● **EXERCISE PROMPT**:
Retype the embedded analytics article word for word, starting at "Chief Technology Officer" and ending at "incredibly time consuming.".

● **DOCUMENT TEXT**:
Product School

Top 10 Sources of Hidden ROI in Embedded Analytics

David Abramson

David Abramson

Chief Technology Officer at Qrvey

December 30, 2024 - 8 min read

Updated: January 10, 2025- 8 min read

Analytics play an important part in nearly every SaaS application. As user expectations for real-time analytics rise, your analytics experience becomes a critical feature.

If your development team is still building analytics features in-house, they may be feeling the pressure of meeting user expectations. That's common. Building multi-tenant analytics is hard, and incredibly time consuming.

Most executives realize the value third-party solutions offer in quickly delivering best-of-breed capability. Buying and embedding analytics means you no longer have to build, which saves time and frees up dev resources. But the returns SaaS providers can gain from investing in embedded analytics extend far beyond time savings. Following are 10 ways in which you can earn ROI on embedded analytics.

Cost Savings of Embedded Analytics

Our first four sources of hidden ROI pertain to the many ways you can reduce costs with embedded analytics.

1. Reduced development and engineering efforts

Your app contains data that your users will want to analyze. Sometimes it's data from custom properties or your out-of-the-box data sets. No two customers will want to analyze data the same way, either. Growing customer demands for reporting and analytics features quickly adds complexity for your development team.

Dataset entries

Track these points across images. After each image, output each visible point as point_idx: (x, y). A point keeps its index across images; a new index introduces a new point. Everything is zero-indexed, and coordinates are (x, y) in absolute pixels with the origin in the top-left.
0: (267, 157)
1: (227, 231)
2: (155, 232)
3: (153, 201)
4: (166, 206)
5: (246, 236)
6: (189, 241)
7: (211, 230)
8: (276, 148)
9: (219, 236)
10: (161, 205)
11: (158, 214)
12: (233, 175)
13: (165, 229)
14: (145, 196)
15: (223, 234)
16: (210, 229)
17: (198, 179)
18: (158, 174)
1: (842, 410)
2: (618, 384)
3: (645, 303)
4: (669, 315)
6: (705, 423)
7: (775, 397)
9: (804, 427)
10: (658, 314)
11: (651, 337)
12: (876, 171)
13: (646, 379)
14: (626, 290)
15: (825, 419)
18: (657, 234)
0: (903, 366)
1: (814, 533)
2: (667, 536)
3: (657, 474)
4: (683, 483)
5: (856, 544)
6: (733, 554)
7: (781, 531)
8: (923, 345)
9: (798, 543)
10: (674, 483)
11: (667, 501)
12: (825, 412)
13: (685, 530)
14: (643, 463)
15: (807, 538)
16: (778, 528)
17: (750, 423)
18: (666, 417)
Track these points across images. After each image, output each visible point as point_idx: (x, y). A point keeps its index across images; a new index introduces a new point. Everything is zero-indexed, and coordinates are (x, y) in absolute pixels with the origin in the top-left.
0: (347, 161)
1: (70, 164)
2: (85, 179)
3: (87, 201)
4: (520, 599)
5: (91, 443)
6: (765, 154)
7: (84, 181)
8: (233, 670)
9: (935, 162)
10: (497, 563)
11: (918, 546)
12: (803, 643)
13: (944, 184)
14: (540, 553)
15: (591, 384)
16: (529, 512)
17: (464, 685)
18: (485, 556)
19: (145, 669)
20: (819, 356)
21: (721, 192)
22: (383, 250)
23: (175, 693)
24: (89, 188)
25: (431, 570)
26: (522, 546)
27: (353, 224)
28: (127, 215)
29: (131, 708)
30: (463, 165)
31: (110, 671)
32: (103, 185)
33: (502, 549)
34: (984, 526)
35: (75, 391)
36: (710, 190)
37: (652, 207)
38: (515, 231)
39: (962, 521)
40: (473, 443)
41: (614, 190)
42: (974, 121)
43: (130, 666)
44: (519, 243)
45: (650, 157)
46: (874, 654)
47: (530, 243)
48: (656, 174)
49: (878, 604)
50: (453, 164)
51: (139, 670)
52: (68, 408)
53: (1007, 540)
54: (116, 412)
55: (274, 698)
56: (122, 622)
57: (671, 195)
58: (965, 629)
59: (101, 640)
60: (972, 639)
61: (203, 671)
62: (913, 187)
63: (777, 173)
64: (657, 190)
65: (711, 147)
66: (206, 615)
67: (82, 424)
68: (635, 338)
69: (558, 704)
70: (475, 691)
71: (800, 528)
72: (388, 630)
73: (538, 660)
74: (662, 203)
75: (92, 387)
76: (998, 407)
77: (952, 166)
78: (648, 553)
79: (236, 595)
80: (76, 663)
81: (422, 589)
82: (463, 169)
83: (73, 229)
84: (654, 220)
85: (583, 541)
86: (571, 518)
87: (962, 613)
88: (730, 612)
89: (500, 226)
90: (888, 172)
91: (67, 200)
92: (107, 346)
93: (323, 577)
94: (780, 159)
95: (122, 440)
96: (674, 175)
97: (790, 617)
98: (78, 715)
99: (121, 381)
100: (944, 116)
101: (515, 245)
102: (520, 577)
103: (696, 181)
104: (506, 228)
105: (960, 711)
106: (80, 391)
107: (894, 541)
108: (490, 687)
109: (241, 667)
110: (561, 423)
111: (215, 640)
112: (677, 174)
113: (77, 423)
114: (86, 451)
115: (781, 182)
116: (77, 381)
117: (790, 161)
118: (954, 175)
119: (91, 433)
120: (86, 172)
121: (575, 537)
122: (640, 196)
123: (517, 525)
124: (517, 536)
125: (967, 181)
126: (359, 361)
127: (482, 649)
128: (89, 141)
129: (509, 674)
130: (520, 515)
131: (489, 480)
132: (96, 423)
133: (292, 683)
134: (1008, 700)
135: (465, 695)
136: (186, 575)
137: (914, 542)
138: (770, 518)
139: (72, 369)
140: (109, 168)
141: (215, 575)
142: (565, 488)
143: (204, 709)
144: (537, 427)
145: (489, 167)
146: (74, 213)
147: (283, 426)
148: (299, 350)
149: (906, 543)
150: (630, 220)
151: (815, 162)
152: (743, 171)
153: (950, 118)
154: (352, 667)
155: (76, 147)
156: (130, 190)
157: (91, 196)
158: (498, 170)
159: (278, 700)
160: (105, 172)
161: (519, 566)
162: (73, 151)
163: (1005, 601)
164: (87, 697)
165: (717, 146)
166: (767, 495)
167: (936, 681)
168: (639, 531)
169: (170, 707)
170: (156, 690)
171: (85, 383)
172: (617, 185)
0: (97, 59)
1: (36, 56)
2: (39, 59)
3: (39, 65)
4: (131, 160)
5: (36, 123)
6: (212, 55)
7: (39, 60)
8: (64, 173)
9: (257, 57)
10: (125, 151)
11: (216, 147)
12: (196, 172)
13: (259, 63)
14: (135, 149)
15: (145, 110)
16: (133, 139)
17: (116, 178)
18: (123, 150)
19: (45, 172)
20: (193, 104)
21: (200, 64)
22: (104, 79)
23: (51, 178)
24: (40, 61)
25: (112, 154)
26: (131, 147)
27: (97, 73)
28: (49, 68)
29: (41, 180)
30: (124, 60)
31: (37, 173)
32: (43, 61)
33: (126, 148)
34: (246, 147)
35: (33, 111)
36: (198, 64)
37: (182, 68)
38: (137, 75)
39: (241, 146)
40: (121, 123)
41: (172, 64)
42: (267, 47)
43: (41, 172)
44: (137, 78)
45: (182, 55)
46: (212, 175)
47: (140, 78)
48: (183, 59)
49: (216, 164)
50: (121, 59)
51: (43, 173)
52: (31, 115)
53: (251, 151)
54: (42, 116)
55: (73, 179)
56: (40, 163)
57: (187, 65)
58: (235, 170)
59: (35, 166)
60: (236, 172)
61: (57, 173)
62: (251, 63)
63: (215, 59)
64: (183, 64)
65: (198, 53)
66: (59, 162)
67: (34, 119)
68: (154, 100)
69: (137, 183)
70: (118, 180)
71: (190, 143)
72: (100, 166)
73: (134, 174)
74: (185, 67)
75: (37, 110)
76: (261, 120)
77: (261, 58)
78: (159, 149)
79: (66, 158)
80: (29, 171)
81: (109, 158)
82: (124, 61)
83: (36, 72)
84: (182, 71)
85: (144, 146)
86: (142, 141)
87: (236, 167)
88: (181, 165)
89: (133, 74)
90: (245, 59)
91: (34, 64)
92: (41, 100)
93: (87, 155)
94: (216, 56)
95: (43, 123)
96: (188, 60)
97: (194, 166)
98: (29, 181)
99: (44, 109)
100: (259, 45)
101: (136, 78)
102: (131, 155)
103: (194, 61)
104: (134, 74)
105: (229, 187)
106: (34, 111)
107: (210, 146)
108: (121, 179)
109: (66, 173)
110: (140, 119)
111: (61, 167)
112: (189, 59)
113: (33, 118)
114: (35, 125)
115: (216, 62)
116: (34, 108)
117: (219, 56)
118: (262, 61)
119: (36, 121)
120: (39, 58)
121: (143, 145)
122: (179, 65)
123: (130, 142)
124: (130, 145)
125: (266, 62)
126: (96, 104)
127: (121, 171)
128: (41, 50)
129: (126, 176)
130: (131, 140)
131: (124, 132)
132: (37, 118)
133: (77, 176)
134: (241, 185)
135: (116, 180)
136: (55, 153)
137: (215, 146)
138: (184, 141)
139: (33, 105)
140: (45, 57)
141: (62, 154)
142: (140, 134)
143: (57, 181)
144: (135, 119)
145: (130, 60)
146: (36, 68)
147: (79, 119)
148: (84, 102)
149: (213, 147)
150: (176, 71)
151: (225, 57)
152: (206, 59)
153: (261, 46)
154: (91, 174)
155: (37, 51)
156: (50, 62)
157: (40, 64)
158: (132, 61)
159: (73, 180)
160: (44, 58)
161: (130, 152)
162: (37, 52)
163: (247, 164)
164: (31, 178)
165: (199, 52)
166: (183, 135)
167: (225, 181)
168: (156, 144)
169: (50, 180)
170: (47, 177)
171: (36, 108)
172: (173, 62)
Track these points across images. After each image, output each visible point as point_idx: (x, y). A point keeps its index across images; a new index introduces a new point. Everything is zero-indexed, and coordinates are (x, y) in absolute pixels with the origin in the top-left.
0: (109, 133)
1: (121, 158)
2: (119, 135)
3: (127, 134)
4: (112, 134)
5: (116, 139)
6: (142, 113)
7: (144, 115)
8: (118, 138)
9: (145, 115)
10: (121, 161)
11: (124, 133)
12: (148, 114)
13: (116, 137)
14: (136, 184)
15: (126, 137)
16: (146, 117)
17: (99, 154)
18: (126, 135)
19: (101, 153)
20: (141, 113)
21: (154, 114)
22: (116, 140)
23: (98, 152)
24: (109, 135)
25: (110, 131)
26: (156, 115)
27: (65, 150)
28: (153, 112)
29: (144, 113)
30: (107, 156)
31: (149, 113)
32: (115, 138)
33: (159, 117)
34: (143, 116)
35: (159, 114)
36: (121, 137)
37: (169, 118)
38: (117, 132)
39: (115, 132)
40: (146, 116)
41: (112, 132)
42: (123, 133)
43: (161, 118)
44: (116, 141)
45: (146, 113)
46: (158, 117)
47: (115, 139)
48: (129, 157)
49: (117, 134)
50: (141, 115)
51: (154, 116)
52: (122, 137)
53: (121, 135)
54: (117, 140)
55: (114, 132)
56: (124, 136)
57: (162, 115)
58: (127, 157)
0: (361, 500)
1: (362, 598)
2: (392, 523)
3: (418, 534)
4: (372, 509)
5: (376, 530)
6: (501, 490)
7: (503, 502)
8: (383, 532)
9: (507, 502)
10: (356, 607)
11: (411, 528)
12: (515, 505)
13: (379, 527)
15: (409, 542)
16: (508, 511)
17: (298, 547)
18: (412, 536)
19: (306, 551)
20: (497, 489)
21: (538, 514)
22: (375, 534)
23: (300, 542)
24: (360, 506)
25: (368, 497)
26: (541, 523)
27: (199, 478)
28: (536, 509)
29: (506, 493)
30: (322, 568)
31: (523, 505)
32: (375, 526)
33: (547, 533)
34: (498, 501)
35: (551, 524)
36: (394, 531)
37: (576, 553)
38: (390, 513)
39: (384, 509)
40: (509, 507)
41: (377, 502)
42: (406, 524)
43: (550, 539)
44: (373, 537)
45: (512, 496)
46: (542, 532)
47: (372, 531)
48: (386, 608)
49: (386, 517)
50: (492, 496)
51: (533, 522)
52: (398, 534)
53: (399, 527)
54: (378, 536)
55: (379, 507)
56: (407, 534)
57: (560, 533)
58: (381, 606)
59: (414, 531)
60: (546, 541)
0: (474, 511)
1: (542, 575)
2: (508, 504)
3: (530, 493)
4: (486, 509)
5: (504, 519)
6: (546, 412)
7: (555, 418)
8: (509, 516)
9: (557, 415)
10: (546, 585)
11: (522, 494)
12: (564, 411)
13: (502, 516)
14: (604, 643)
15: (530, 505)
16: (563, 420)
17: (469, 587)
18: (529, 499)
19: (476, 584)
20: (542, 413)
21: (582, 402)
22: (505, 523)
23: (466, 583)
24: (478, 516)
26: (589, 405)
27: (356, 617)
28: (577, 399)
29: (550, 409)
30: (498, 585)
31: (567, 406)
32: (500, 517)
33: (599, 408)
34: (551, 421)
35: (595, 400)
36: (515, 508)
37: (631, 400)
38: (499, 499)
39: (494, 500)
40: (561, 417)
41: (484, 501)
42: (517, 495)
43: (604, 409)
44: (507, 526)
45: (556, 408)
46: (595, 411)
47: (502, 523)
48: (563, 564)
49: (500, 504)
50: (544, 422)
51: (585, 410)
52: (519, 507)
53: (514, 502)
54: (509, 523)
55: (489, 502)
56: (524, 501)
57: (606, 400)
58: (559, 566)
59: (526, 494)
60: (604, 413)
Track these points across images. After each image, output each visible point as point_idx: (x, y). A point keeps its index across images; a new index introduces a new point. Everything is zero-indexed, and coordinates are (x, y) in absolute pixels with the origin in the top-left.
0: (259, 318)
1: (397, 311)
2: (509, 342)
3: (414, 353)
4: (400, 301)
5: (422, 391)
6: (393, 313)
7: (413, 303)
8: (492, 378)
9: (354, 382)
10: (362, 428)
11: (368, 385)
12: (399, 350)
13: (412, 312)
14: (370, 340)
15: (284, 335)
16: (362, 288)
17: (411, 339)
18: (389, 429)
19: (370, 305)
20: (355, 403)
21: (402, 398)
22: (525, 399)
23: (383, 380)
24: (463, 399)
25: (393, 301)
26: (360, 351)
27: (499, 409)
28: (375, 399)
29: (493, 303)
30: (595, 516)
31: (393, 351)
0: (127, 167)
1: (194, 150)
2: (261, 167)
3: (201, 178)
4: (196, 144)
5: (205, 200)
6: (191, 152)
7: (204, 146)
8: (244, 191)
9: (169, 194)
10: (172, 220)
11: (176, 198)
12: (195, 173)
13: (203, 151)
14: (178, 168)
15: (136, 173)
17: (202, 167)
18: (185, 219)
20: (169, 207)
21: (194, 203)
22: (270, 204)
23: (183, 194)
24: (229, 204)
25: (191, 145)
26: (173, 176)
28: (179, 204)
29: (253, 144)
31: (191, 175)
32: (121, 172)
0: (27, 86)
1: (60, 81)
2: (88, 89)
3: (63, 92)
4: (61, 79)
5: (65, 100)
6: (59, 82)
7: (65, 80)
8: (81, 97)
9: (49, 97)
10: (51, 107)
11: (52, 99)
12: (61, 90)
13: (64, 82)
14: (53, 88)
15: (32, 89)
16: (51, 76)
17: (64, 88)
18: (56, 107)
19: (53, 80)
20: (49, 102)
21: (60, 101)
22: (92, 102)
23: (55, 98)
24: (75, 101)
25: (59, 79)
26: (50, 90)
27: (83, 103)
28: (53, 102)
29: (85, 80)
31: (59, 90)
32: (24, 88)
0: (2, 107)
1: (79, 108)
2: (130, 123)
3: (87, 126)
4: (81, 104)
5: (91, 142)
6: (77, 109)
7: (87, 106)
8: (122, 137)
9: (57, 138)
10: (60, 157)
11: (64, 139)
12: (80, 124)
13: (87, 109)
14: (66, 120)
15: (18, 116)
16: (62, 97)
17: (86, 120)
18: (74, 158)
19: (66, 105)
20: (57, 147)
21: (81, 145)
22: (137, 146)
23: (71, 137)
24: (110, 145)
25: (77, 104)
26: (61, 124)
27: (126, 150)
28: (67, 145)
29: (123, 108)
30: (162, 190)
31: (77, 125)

● **SOLUTION**:
Chief Technology Officer at Qrvey

December 30, 2024 - 8 min read

Updated: January 10, 2025- 8 min read

Analytics play an important part in nearly every SaaS application. As user expectations for real-time analytics rise, your analytics experience becomes a critical feature.

If your development team is still building analytics features in-house, they may be feeling the pressure of meeting user expectations. That's common. Building multi-tenant analytics is hard, and incredibly time consuming.